Au-delà de l’aspect fantasmatique et sensationnel du sujet, qu’en est-il vraiment ? On suit ici le périple d’un homme (le Loup) et d’une femme (la Fille), dont les prénoms importent finalement peu, de Berlin à Venise en passant par Luxembourg et Prague. Point de tourisme ici, les préoccupations sont tout autres et les lieux visités farouchement protégés des regards profanes. Alors, oui, il y est beaucoup question de sexe et de pratiques extrêmes, oui, la violence en fait partie intégrante, oui, c’est un univers qui peut effrayer mais qu’a voulu l’auteur exactement ? D’abord, et ça n’est pas une surprise, sortir des sentiers battus. L’homme est discret et semble se remettre en question à chacun de ses ouvrages. Ensuite, bousculer ses lecteurs, quitte à en laisser quelques uns sur le bord du chemin car le sujet ne fera pas l’unanimité.

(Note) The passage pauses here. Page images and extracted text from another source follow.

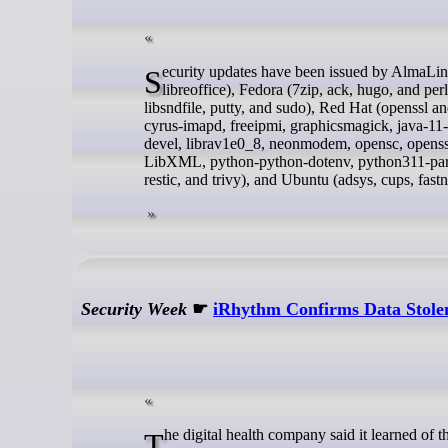
Security updates have been issued by AlmaLinux (mod_http2, postfix, and webkit2gtk3), Debian (bird2, libgd-perl, and
libreoffice), Fedora (7zip, ack, hugo, and per
libsndfile, putty, and sudo), Red Hat (openssl 
cyrus-imapd, freeipmi, graphicsmagick, java-11-o
devel, librav1e0_8, neonmodem, opensc, opens
LibXML, python-python-dotenv, python311-par
restic, and trivy), and Ubuntu (adsys, cups, fas
Security Week
☛
iRhythm Confirms Data Stole
The digital health company said it learned of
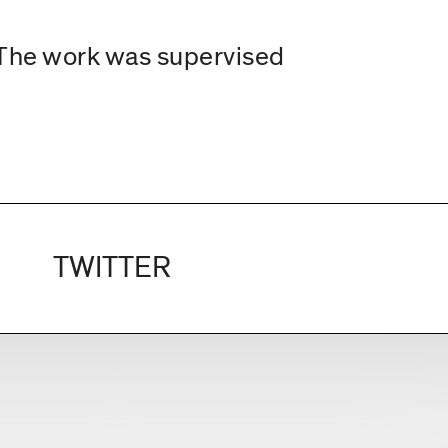
. The work was supervised
TWITTER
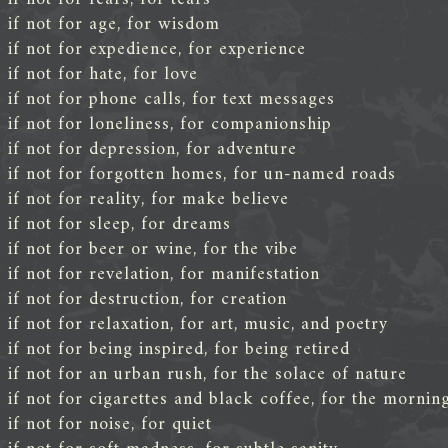
if not for age, for wisdom
if not for expedience, for experience
if not for hate, for love
if not for phone calls, for text messages
if not for loneliness, for companionship
if not for depression, for adventure
if not for forgotten homes, for un-named roads
if not for reality, for make believe
if not for sleep, for dreams
if not for beer or wine, for the vibe
if not for revelation, for manifestation
if not for destruction, for creation
if not for relaxation, for art, music, and poetry
if not for being inspired, for being retired
if not for an urban rush, for the solace of nature
if not for cigarettes and black coffee, for the mornin
if not for noise, for quiet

C’est d’abord de nous, humains, qu’il est question ici. Car, comme le dit le Loup :

 » La baise, c’est le miroir magique de l’humanité. Le comprendre peut faire peur, mal, ou soulager, tout dépend du reflet, mais il est inutile de se voiler la face, lesexe révèle nos failles et nos limites, bien réelles, inaltérables et infranchissables. Le reste, c’est du vent. on est comme on nique et on est ce qu’on nique, rien de plus. »

On peut aussi, paradoxalement, considérer qu’il est ici question d’amour, oui cette chose qu’on accommode à toutes les sauces, des plus mièvres aux plus relevées. Ce sont des êtres blessés par la vie que met en scène DOA, mais dont la capacité à aimer reste intacte même si elle a revêtu d’autres formes. Les sentiments sont présents dans ces pages, bien plus qu’on ne pourrait le croire au premier abord, et, sous l’apparente monstruosité des pratiques, c’est  encore l’humain qui se révèle, certes pas sous son aspect le plus attirant mais c’est quand les masques tombent que l’on peut accéder à la vérité de chacun(e).

Aussi violent soit-il, aussi déviantes puissent être les scènes qu’il décrit, le roman de DOA effraie plus qu’il n’excite, interroge et dérange, bouscule sans ménagement. On tient là un des rares livres à propos desquels on oserait l’expression si galvaudée de « véritable uppercut », tant on peine à relever la tête et reprendre une vie normale une fois ses 240 pages achevées. Très grosse sensation de cette fin d’année, dont les ventes risquent d’être inversement proportionnelles à l’intensité des secousses qu’il aura éveillées en nous. Noir et nihiliste, Lykaia sera sans conteste le joyau sombre de l’année.